:: REQUIRED ACTION ::
According to the commentary on health care reform, how many states have filed a lawsuit against the health reform law?

:: SOURCE PASSAGE ::
I’m for health care reform because I’m about as liberal as one can get. I would never in a million elections consider voting for a Republican candidate for any office whatsoever. But I also have a nasty habit of biting off the political hand that feeds me and then spitting it back. I’ve seen the rock-bottom brutal racism and stupidity of the healthcare reform opponents and the Tea Party protesters who look to me exactly like Ku Klux Klan members. I think they need white hoods to go along with all their racial epithets and homophobic remarks. The fact is that the United States desperately needs some kind of health reform to reign in the murderous insurance companies and protect all people, not just those who make lots of money and can afford absurdly priced, flimsy medical coverage. Now that I’ve said that, I will also say that this country also needs a vice president who does not say ‘it’s a big fu*king deal’ on television in front of the world with his arms around the President. His remark is shameful and not in slightest bit funny. It put his president in an uncomfortable position during an important and historical moment. Obama should have asked him to kindly leave the room. Biden is a liability and needs to be dropped from the ticket in 2012. He will be. Watch. All Republican campaign commercials will now feature Joe Biden saying ‘Big Fu*king Deal.’
As for the health reform law, I think it is obviously unconstitutional. There. I’ve said it. I will be rejected by most of my friends now, but it’s the simple unavoidable truth. The law’s central requirement that all Americans buy health insurance from private companies is ludicrous and will be quickly rejected by the United States Supreme Court. Already, fourteen states have filed a lawsuit declaring the law an infringement of states’ rights. They are correct. Taxing Americans in order to cover them through a public policy is one thing. But forcing them to give money to insurance companies that routinely murder people by withdrawing medicine from them is an entirely different matter. I think Democrats are in a frenzy of forced celebration over a victory they know is somewhat temporary. A conservative Supreme Court is going to dismantle this thing in a hurry. The federal government’s power to regulate interstate commerce does not give it the power to force people to engage in that commerce in the first place. If I don’t want to buy something, I don’t have to buy it. Certainly, we are all obligated to buy car insurance if we drive. But we choose to drive. We are free to not drive and not buy car insurance. But the health reform law forces Americans to pay corporations… for being alive at all.

:: STORED DATA ::
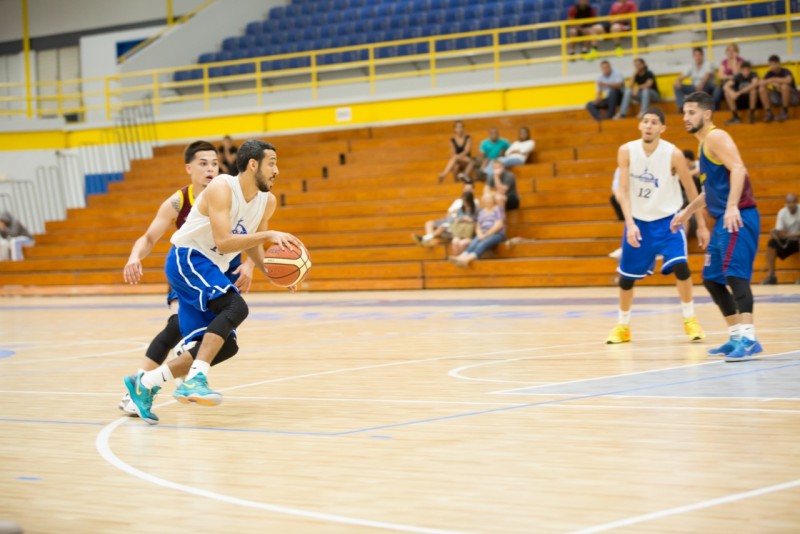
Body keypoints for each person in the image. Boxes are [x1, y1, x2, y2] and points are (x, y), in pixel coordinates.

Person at [123, 139, 304, 424]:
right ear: (253, 165)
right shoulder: (222, 187)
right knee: (236, 308)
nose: (277, 170)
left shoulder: (267, 201)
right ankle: (196, 379)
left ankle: (144, 383)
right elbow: (224, 242)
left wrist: (271, 273)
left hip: (210, 266)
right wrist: (269, 235)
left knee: (227, 345)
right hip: (188, 257)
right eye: (272, 163)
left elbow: (253, 246)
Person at [119, 140, 255, 415]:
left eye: (214, 163)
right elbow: (149, 237)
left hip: (221, 272)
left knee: (226, 343)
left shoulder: (232, 193)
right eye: (203, 164)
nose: (210, 169)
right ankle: (135, 389)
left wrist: (250, 265)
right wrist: (135, 256)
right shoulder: (179, 201)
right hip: (189, 269)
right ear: (189, 168)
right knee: (175, 326)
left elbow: (254, 230)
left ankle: (175, 376)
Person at [671, 91, 762, 362]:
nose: (686, 118)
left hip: (738, 215)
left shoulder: (716, 137)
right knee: (712, 278)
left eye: (692, 112)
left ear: (707, 114)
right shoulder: (703, 146)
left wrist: (732, 205)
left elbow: (739, 169)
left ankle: (749, 339)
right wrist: (687, 212)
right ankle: (735, 336)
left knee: (734, 275)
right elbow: (709, 192)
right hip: (724, 218)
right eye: (684, 113)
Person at [605, 108, 709, 344]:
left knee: (681, 267)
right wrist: (630, 223)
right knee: (626, 279)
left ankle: (690, 319)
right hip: (638, 223)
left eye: (654, 122)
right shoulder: (626, 151)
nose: (649, 125)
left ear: (662, 128)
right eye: (645, 121)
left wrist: (701, 223)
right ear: (639, 126)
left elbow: (691, 188)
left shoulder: (673, 154)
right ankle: (623, 326)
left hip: (668, 222)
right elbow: (623, 191)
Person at [447, 190, 506, 268]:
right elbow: (478, 225)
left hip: (496, 233)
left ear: (493, 200)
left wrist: (486, 235)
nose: (488, 201)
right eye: (486, 199)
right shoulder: (482, 212)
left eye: (489, 199)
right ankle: (461, 256)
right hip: (483, 233)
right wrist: (480, 234)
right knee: (473, 243)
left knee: (483, 243)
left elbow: (499, 225)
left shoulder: (497, 209)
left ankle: (467, 259)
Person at [413, 184, 479, 248]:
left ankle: (425, 239)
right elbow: (452, 215)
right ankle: (427, 240)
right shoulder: (461, 208)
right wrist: (458, 218)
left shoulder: (476, 206)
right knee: (434, 224)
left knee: (443, 228)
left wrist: (468, 219)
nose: (464, 203)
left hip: (464, 230)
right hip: (455, 225)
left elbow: (476, 220)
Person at [761, 193, 799, 285]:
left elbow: (785, 234)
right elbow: (780, 232)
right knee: (772, 242)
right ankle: (771, 276)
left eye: (793, 202)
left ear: (797, 202)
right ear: (786, 203)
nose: (791, 205)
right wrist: (776, 233)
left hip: (798, 241)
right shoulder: (782, 212)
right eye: (788, 203)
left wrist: (788, 234)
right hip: (788, 241)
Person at [757, 54, 799, 123]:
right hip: (778, 98)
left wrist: (774, 79)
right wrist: (772, 82)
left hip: (792, 97)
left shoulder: (785, 71)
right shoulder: (769, 73)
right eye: (770, 65)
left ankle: (785, 112)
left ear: (779, 64)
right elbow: (760, 82)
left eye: (774, 64)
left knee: (784, 86)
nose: (772, 67)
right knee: (762, 88)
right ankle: (769, 113)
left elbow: (788, 80)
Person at [673, 47, 715, 113]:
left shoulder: (707, 64)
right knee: (676, 86)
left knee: (703, 86)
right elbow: (682, 76)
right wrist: (678, 81)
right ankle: (681, 107)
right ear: (693, 56)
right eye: (695, 55)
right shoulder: (692, 66)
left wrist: (701, 84)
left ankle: (702, 109)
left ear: (702, 55)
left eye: (699, 55)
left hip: (706, 86)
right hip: (695, 87)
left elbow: (707, 76)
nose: (697, 57)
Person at [723, 61, 759, 125]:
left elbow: (754, 84)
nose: (746, 72)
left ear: (750, 70)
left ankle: (751, 115)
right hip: (740, 100)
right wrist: (732, 93)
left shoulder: (753, 75)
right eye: (744, 70)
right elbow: (725, 86)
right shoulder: (738, 77)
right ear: (741, 70)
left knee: (753, 90)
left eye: (747, 70)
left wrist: (739, 92)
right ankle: (735, 117)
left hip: (751, 100)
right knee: (727, 93)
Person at [712, 43, 744, 112]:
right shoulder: (724, 62)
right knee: (716, 92)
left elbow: (737, 74)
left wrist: (734, 60)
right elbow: (720, 76)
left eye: (733, 50)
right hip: (724, 83)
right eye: (729, 50)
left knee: (728, 92)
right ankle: (715, 112)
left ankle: (734, 113)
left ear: (736, 52)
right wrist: (730, 77)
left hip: (735, 83)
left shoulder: (740, 61)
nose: (730, 52)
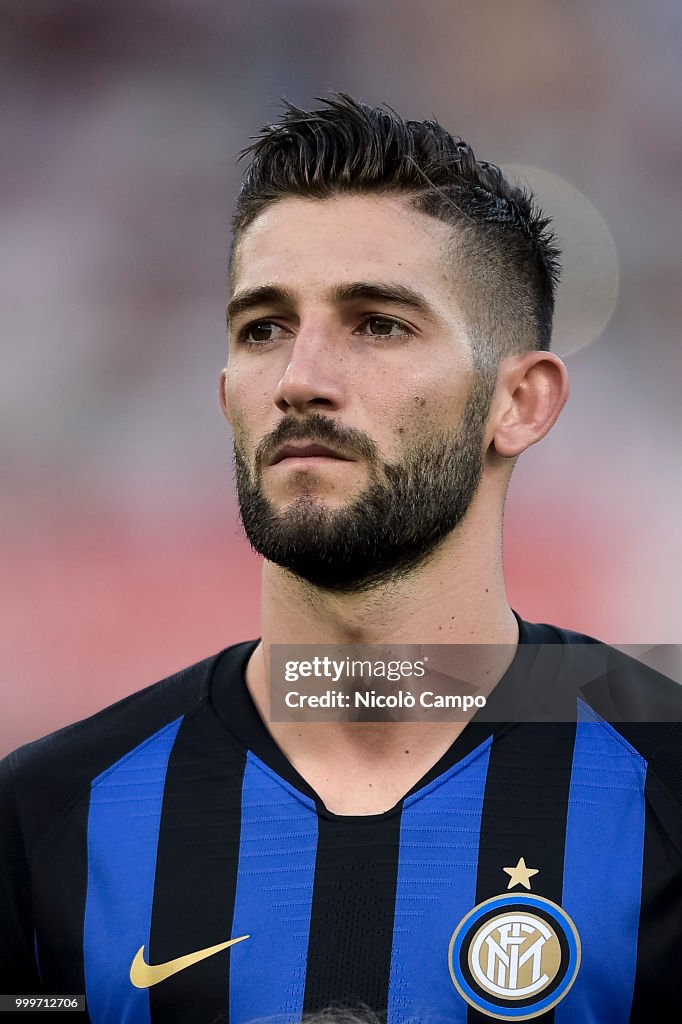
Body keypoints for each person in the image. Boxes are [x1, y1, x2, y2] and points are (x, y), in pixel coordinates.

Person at [1, 93, 681, 1023]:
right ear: (225, 391)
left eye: (378, 324)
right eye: (263, 329)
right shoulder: (48, 816)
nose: (299, 381)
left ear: (519, 402)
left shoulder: (662, 782)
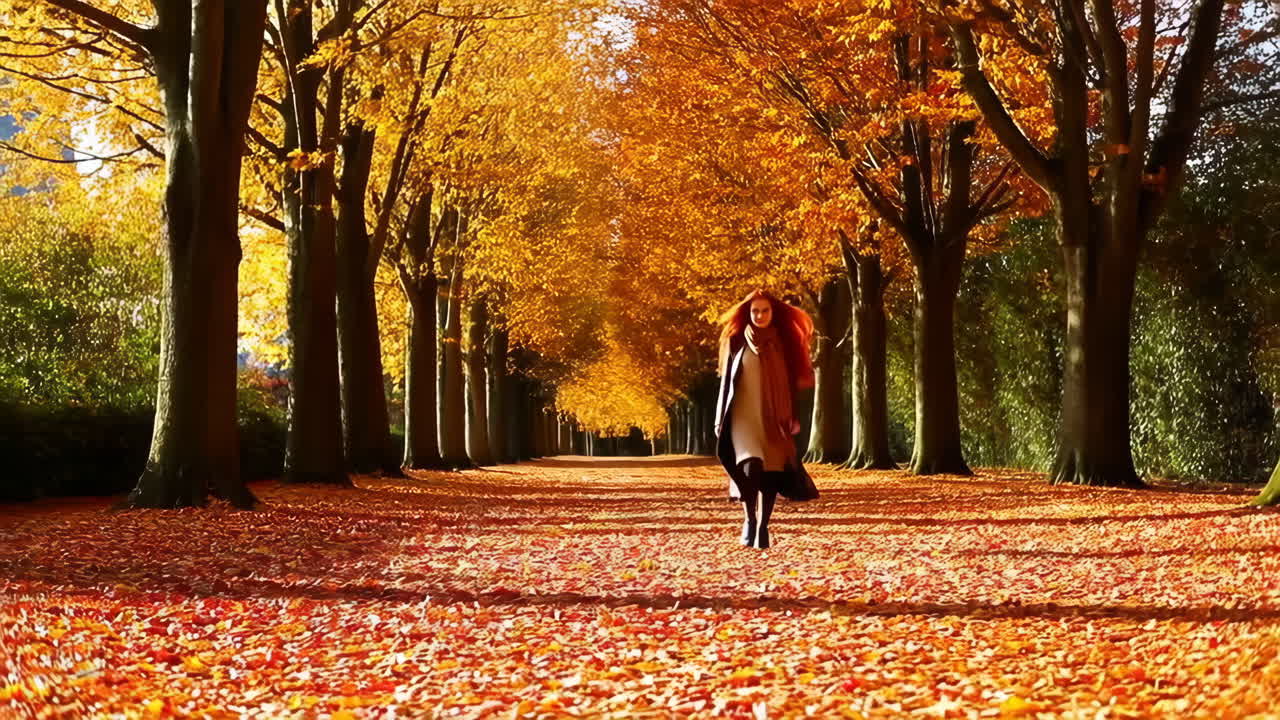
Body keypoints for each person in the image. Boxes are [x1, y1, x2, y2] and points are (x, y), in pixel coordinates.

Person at [713, 289, 818, 549]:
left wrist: (794, 416)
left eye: (764, 311)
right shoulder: (736, 340)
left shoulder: (784, 343)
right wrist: (719, 418)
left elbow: (794, 386)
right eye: (755, 311)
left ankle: (762, 526)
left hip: (775, 418)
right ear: (748, 313)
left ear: (773, 313)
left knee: (771, 473)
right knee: (751, 466)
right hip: (742, 417)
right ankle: (749, 517)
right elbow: (725, 383)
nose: (760, 316)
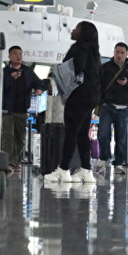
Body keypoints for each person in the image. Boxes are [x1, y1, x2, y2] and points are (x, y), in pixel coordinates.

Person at [44, 21, 101, 183]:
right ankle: (86, 169)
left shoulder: (80, 47)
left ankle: (63, 170)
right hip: (92, 95)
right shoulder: (94, 51)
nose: (73, 30)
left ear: (83, 33)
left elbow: (77, 67)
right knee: (82, 133)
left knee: (71, 132)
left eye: (77, 28)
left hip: (79, 95)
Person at [96, 42, 128, 175]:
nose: (119, 55)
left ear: (126, 54)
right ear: (114, 52)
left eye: (122, 53)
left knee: (121, 137)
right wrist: (101, 102)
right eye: (117, 52)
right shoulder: (105, 67)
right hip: (107, 107)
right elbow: (98, 85)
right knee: (103, 134)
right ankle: (103, 158)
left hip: (123, 108)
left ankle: (118, 163)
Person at [2, 45, 44, 171]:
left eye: (20, 54)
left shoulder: (28, 71)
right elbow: (0, 87)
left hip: (22, 110)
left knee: (20, 139)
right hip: (7, 111)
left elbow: (39, 83)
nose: (19, 56)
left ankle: (15, 162)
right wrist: (11, 78)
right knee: (7, 137)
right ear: (9, 56)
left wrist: (39, 89)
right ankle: (8, 162)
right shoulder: (4, 72)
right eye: (15, 54)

:: ANSWER BELOW ::
Fourteen states.